In this connection, she said that the government has advised teachers and administrators to make appropriate changes to their evaluation systems.
“I hope that these initiatives could mitigate learning losses to some extent,” she said.
We are currently in discussions with the World Bank and other international financial institutions on some high-impact mega-projects like restoring the five rivers around our capital Dhaka
The prime minister further said the government has now redesigned country’s school curriculum to give emphasis on critical thinking and creativity among the students.
“We’re encouraging them to think and do things on their own instead of storing information by rote. We hope to nurture our future generations with social and analytical skills to prepare them to compete on a global stage,” she said.
She also mentioned that the government is also giving importance to pre-schooling as well as post-graduate research and development.
Sheikh Hasina said Bangladesh has made some specific commitments at the UN Secretary General’s Transforming Education Summit held in New York last year.
“Our government will continue to deliver on those forward-looking commitments towards achieving quality, inclusive and transformative education,” she added.
The prime minister said that during Bangladesh’s last Presidency of the Climate Vulnerable Forum (CVF), it has taken a decision to shift climate vulnerability narrative into one of resilience and prosperity.
In order to achieve this, she said, we shall primarily follow four seminal documents: firstly, the Nationally Determined Contributions (NDC) submitted with UNFCCC (United Nations Framework Convention on Climate Change) with specific, time-bound commitments to reduce green-house gas emissions.
“We’ve made both conditional and unconditional commitments to this effect. We believe that we shall be able to meet the conditional commitments upon receipt of adequate international financing, technologies and capacity building support,” she said.
Secondly, she said that Bangladesh shared with UNFCC its National Adaptation Plan (NAP) last year. “Under the Plan, we hope to scale up our good practices with climate adaptation based on both nature-based and technological solutions.”

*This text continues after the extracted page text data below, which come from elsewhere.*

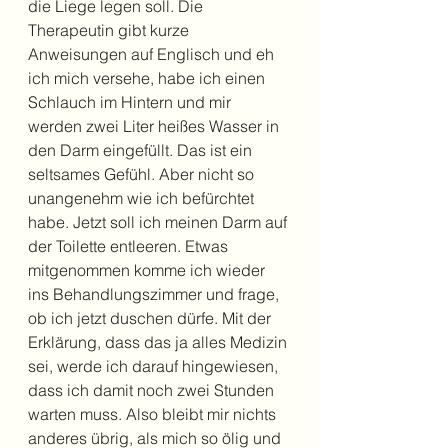
die Liege legen soll. Die 
Therapeutin gibt kurze 
Anweisungen auf Englisch und eh 
ich mich versehe, habe ich einen 
Schlauch im Hintern und mir 
werden zwei Liter heißes Wasser in 
den Darm eingefüllt. Das ist ein 
seltsames Gefühl. Aber nicht so 
unangenehm wie ich befürchtet 
habe. Jetzt soll ich meinen Darm auf 
der Toilette entleeren. Etwas 
mitgenommen komme ich wieder 
ins Behandlungszimmer und frage, 
ob ich jetzt duschen dürfe. Mit der 
Erklärung, dass das ja alles Medizin 
sei, werde ich darauf hingewiesen, 
dass ich damit noch zwei Stunden 
warten muss. Also bleibt mir nichts 
anderes übrig, als mich so ölig und 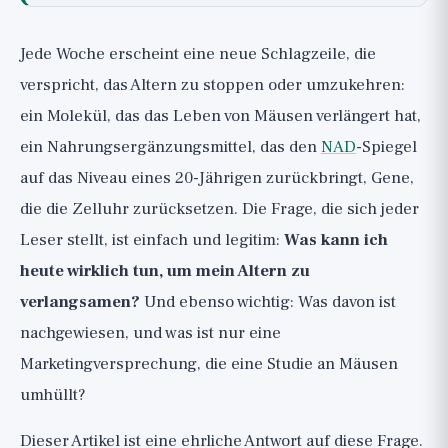
1. Genomische Instabilität: Die DNA
schützen
Jede Woche erscheint eine neue Schlagzeile, die
2. Telomerverkürzung: Schutz der
verspricht, das Altern zu stoppen oder umzukehren:
Chromosomenenden
ein Molekül, das das Leben von Mäusen verlängert hat,
3. Epigenetische Veränderungen: Die
ein Nahrungsergänzungsmittel, das den
NAD
-Spiegel
Expressionsuhr zurücksetzen
auf das Niveau eines 20-Jährigen zurückbringt, Gene,
4. Verlust der Proteinhomöostase
die die Zelluhr zurücksetzen. Die Frage, die sich jeder
(Proteostase)
Leser stellt, ist einfach und legitim:
Was kann ich
5. Gestörte Autophagie: Das zelluläre
heute wirklich tun, um mein Altern zu
Recyclingsystem
verlangsamen?
Und ebenso wichtig: Was davon ist
6. Gestörte Nährstoffwahrnehmung:
nachgewiesen, und was ist nur eine
mTOR-, AMPK-Signalwege und
Marketingversprechung, die eine Studie an Mäusen
Kalorienrestriktion
umhüllt?
7. Gestörte Mitochondrienfunktion: Die
Dieser Artikel ist eine ehrliche Antwort auf diese Frage.
Kraftwerke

Sheikh Hasina said that the government has estimated that Bangladesh shall need USD 230 billion by 2050 to implement NAP for its long-term climate resilience.
Thirdly, the government has also developed a “Mujib Climate Prosperity Plan (MCPP)” which aims at pursuing a low-carbon economic growth pathway through green transformation in energy, transport, agriculture and other critical sectors, she said, adding, “We’ve aligned MCPP with our Vision-2041 to become a ‘Smart Bangladesh’. We’re pleased that a number of other climate vulnerable countries are also developing their own Climate Prosperity Plans following our template.”
Finally, she said that the government has also taken a long-term perspective and developed the Bangladesh Delta Plan (BDP) 2100 to build a climate-resilient and prosperous delta for our future generations. “This has been our gift to our future generations.”
The prime minister said that the government has already started implementing a number of projects under the supervision of a Delta Governing Council with me in the Chair.
“We are currently in discussions with the World Bank and other international financial institutions on some high-impact mega-projects like restoring the five rivers around our capital Dhaka,” she added.
She also said that Bangladesh does need to mobilise large amount of international private sector financing to implement some of these ambitious plans. “I would urge WEF to carry out its advocacy in our favour. I can assure the international private sector through you that investing in Bangladesh will have its desired impact as we’ve proved time and again.”